PROMPT - Please count the lines of the data that contain "para" and state only the total.

GIVEN DATA -
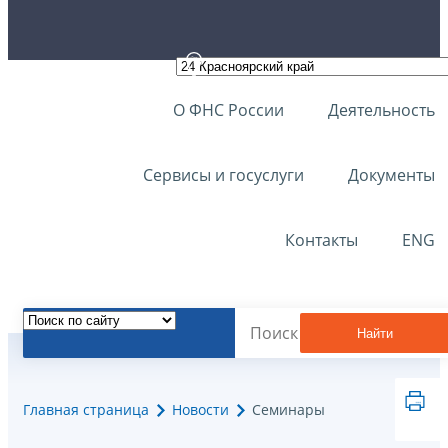
О ФНС России
Деятельность
Сервисы и госуслуги
Документы
Контакты
ENG
Найти
Главная страница
Новости
Семинары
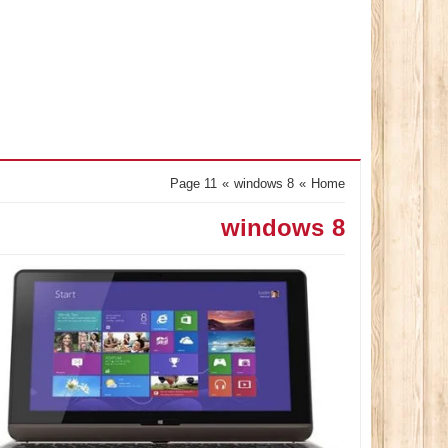
Page 11
»
windows 8
»
Home
windows 8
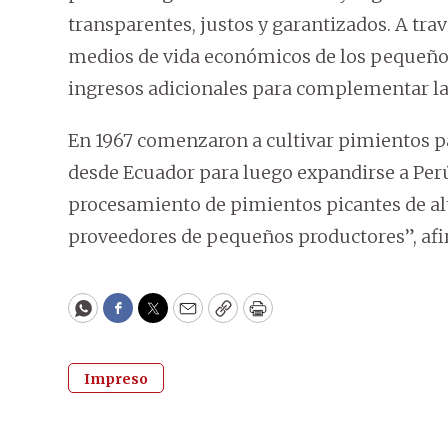
transparentes, justos y garantizados. A tra
medios de vida económicos de los pequeño
ingresos adicionales para complementar la 
En 1967 comenzaron a cultivar pimientos p
desde Ecuador para luego expandirse a Per
procesamiento de pimientos picantes de alt
proveedores de pequeños productores”, af
WhatsApp
Facebook
Twitter
Email
Copy
Print
Impreso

ANSWER - 2